# [DATA SHOWN]
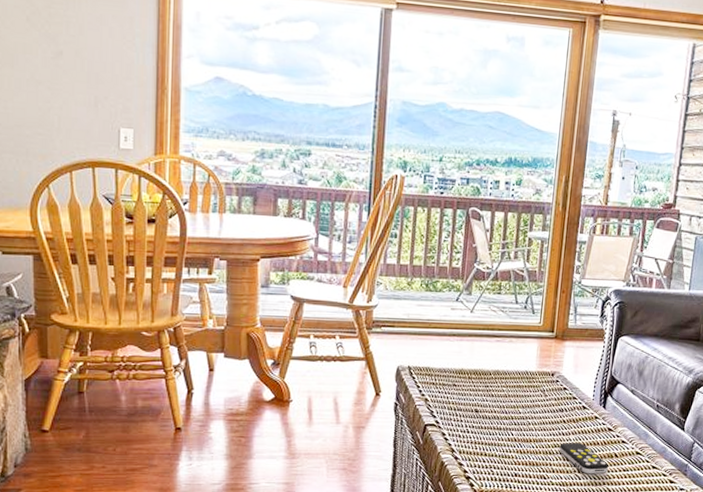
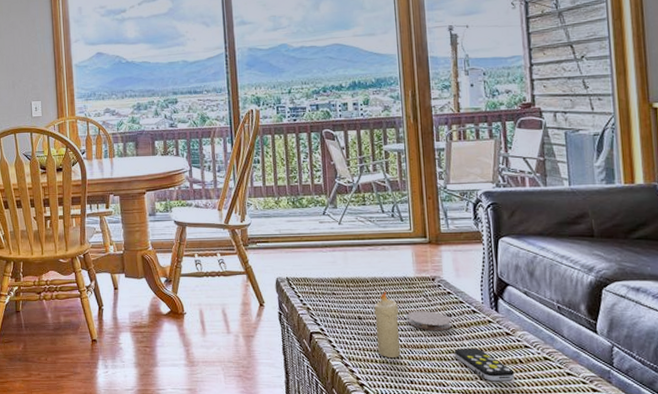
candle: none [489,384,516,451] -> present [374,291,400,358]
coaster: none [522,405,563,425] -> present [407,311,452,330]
--
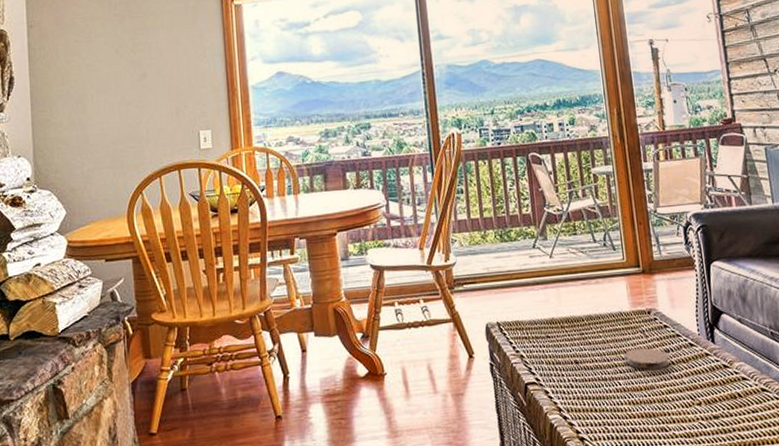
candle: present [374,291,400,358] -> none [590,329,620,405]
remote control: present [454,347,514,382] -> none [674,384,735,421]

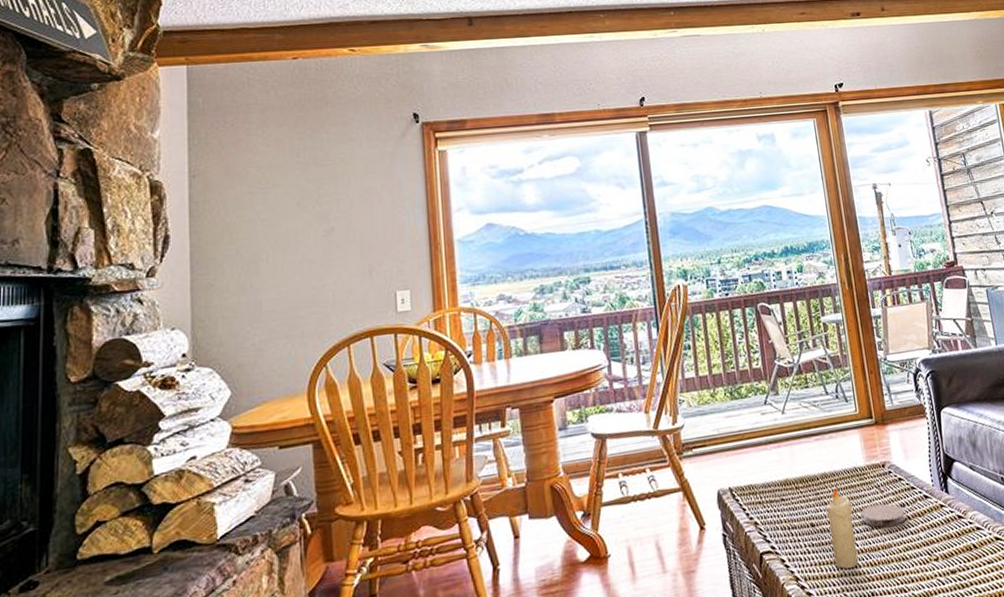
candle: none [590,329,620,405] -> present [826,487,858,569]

# [JOB]
Of the lines above, extract only those from the line with "candle: none [489,384,516,451]" to the line with "coaster: none [522,405,563,425]", both included, exactly as written.

# [ANSWER BOX]
candle: none [489,384,516,451] -> present [374,291,400,358]
coaster: none [522,405,563,425] -> present [407,311,452,330]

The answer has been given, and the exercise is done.